The 30-year-old American played Riviera Country Club regularly while studying at the nearby University of California, Los Angeles (UCLA) and hordes of 'Bruins' fans roared him to victory at the Northern Trust Open.
"Growing up as a kid I went to a lot of these tournaments and played a lot of rounds here while at UCLA," Merrick, who was born in Long Beach, told reporters after beating compatriot Charlie Beljan at the second extra hole.
"To get a win in my hometown, it's amazing. It is a dream come true. Gosh, I can't believe it. It has not sunk in yet for sure.
"When you're alone sometimes, you think about different scenarios of winning tournaments. You dream. But to win? I can't describe it. It's so much fun."
Merrick, a journeyman professional who had twice been a runner-up on the PGA Tour, benefited from a fortunate breaks on his way to victory, the most crucial coming on the first extra hole.
While Beljan was in the middle of the fairway with a wedge in hand for his approach into the par-four 18th, Merrick faced a daunting second shot with a three-iron from a line of eucalyptus trees to the right of the fairway.
"I didn't really have a good lie down there," he said. "It was kind of matted down and I had 170 (yards) to the front and 200 to the flag. I had no shot.
"I just had to hit like a low cut around there. I was just trying to get something up there right of the flag and it came out perfectly.
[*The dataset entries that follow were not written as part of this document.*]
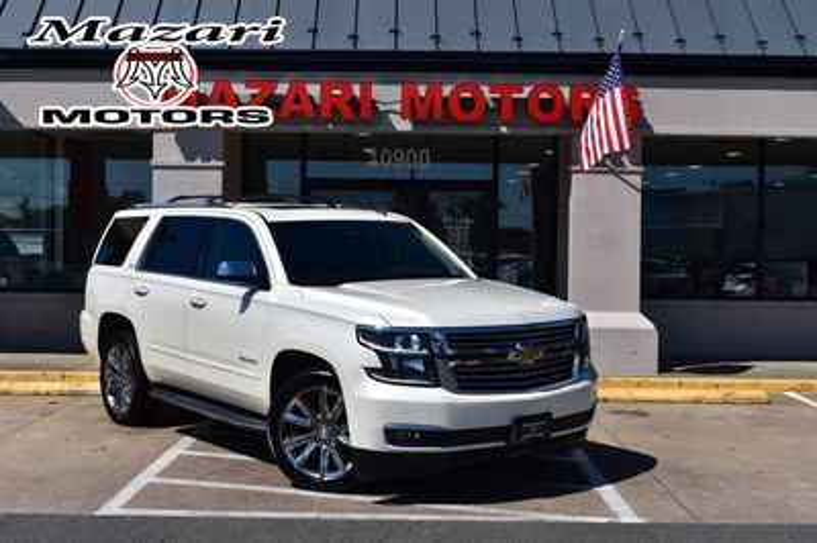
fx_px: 1088
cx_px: 408
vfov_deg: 28.0
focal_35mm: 48
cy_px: 272
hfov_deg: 41.1
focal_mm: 32
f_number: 11
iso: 200
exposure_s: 1/640
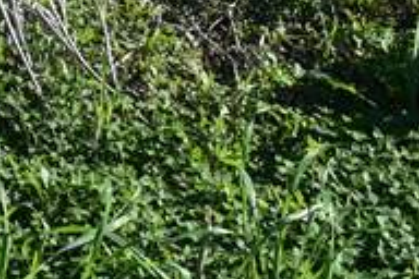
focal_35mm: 169
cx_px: -431
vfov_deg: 7.3
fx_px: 1967
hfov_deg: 11.0
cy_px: -543
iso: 100
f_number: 8
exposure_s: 1/250
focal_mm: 18
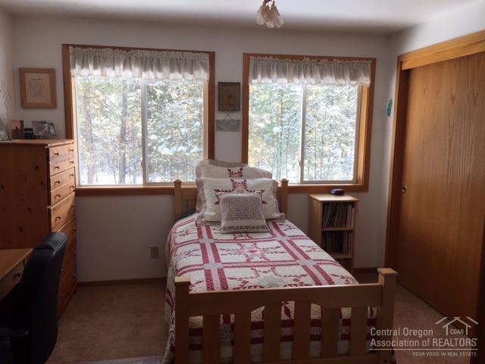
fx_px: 406
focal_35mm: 29
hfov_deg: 61.7
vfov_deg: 48.2
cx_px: 242
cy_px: 182
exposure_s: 1/120
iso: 32
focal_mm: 4.15
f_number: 2.2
It just scooted through."
Merrick's second shot ended up just off the back of the green from where he chipped up to two feet and sank the par putt.
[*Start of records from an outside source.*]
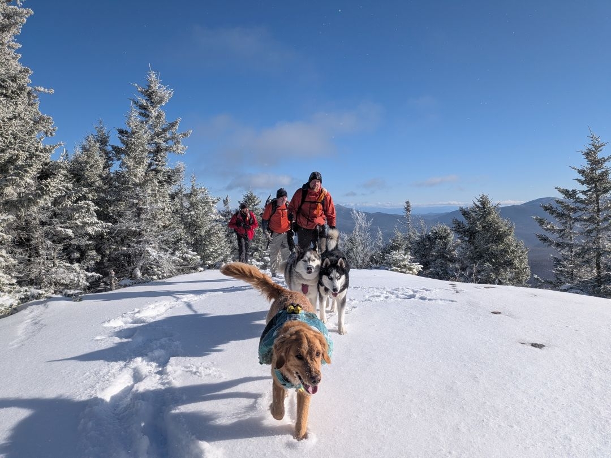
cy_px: 229
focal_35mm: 24
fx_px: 424
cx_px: 306
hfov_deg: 71.6
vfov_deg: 56.8
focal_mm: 4.53
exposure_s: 1/2421
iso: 34
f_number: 1.7
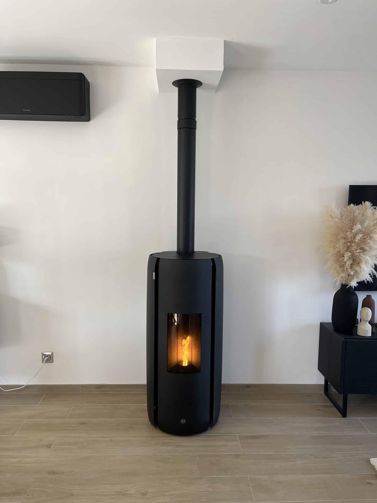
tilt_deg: -6.5
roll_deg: +0.1
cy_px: 252
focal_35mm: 26
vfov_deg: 67.3
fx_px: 378
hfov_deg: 53.1
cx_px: 188
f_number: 1.6
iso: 125
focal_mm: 5.1
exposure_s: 1/111
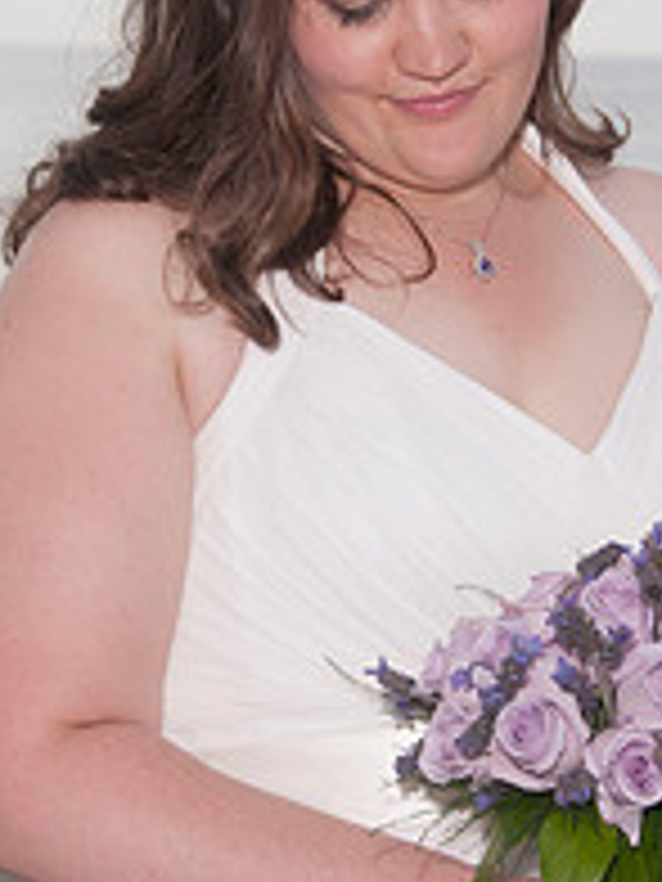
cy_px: 432
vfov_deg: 9.7
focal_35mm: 205
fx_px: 5227
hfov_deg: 7.2
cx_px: 439
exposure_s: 1/250
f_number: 10
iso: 100
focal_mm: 62
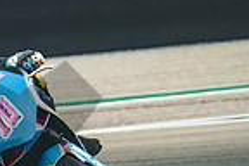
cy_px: 229
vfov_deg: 0.6
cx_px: -66
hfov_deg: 0.9
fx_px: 16675
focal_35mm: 2411
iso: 2500
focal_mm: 400
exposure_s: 1/2000
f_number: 5.6
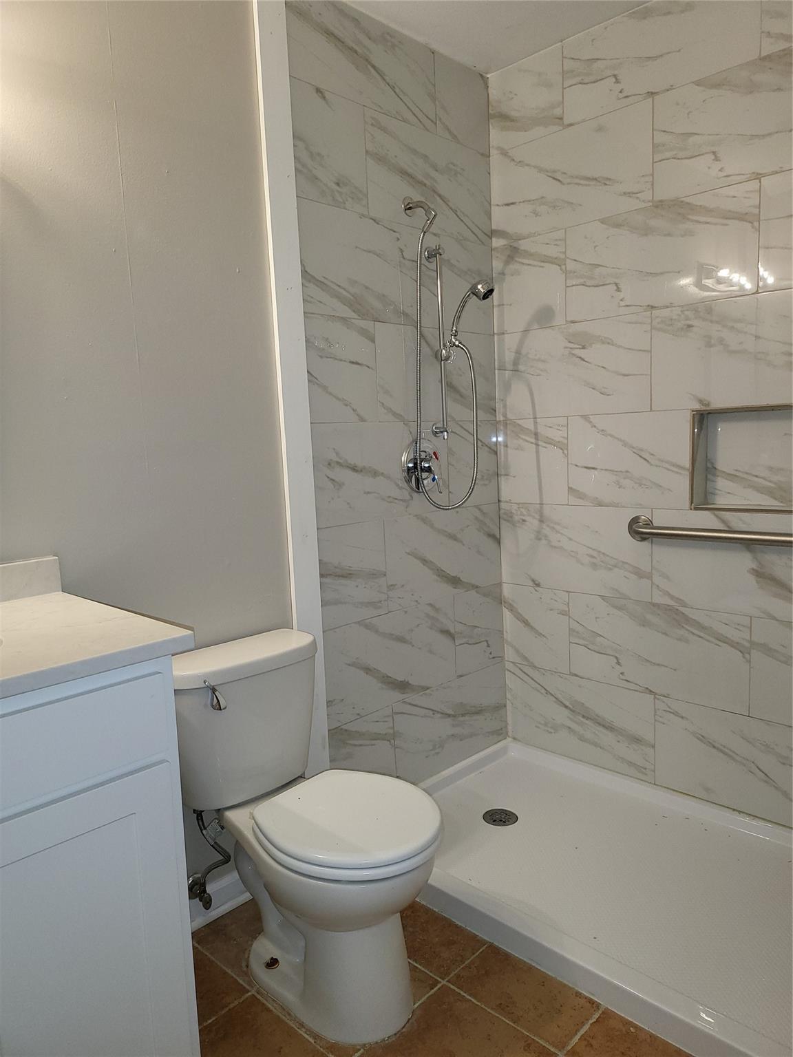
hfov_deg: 56.8
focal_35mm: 24
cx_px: 396
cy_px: 528
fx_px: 733
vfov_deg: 71.6
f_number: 1.8
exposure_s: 1/60
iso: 125
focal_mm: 5
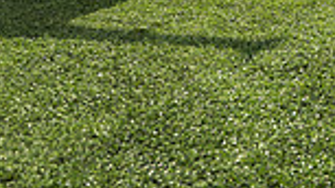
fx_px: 1012
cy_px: -295
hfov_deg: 18.8
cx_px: 142
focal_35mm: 114
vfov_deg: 9.3
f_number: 8
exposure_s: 1/250
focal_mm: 37
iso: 100
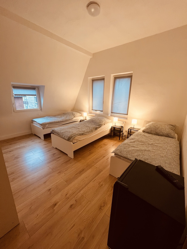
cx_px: 94
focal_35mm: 13
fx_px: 94
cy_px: 124
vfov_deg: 106.2
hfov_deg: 89.9
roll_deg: +0.0
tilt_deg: -14.8
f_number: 1.8
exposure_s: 1/50
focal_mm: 1.57
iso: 250
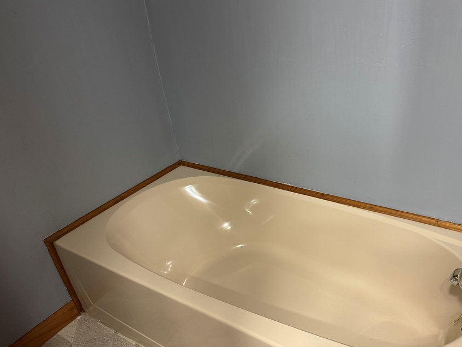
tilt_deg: -31.2
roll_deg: +5.6
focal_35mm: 29
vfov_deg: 48.1
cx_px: 272
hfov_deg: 61.2
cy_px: 196
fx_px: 387
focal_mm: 6.76
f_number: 1.78
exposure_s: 1/60
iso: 250
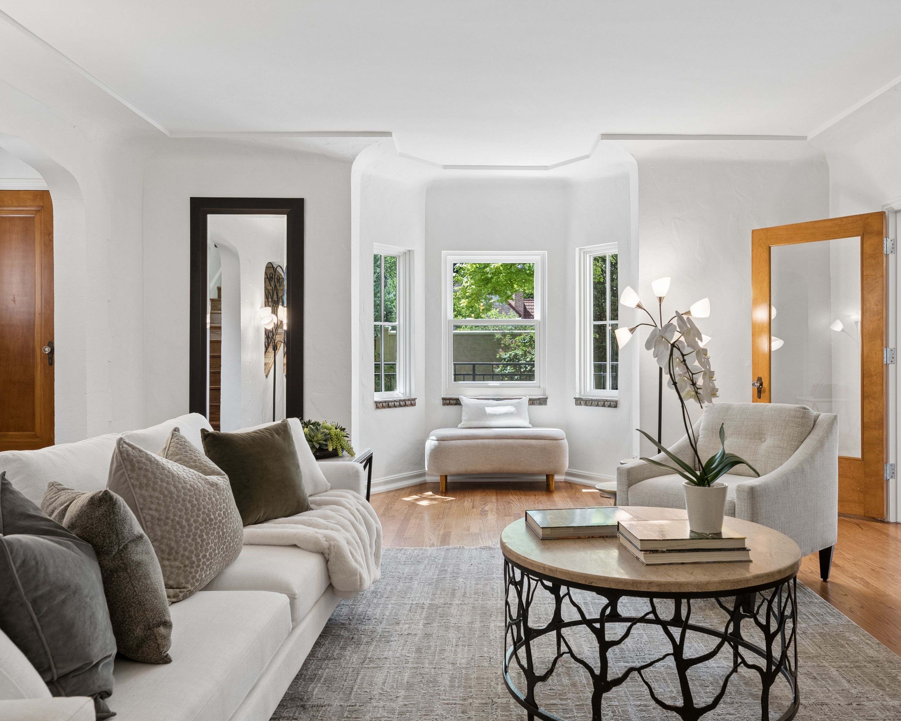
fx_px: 693
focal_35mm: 26
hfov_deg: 65.9
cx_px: 497
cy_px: 360
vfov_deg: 54.9
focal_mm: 23
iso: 640
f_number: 8
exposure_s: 1/50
One hole later, at the driveable par-four 10th, he sealed victory with a rock-solid par after Beljan missed a five-footer to keep the playoff alive.
"It's so hard not to get ahead of yourself," Merrick said of his thoughts as he played the closing stretch in regulation with, at one point, a two-shot lead over the chasing pack.
"You get these flashes in your head thinking about winning and you're like, 'Oh, my gosh, what am I doing? I've still got four or five holes left.'
"My caddie and I kept talking, 'Slow down, slow down, play your shot as best you can and just keep moving forward.' I was nervous. I was just trying to grind it out, be tough and do the best that I could."
The grinding paid off as Merrick clinched the winner's check for $1.18 million, a two-year exemption on the PGA Tour and a spot at the Masters in April.
"I always felt like I knew I belonged out here and I knew I could play out here," said Merrick. "Going into 2010, I put way too much pressure on myself to win a tournament and I was too focused on winning tournaments rather than just playing.
"I think it just happens. You play well and you add them up at the end and sometimes you win and sometimes you don't. For my career ... I know that I'm going to get in the Masters ... It's just icing on the cake. I can't wait."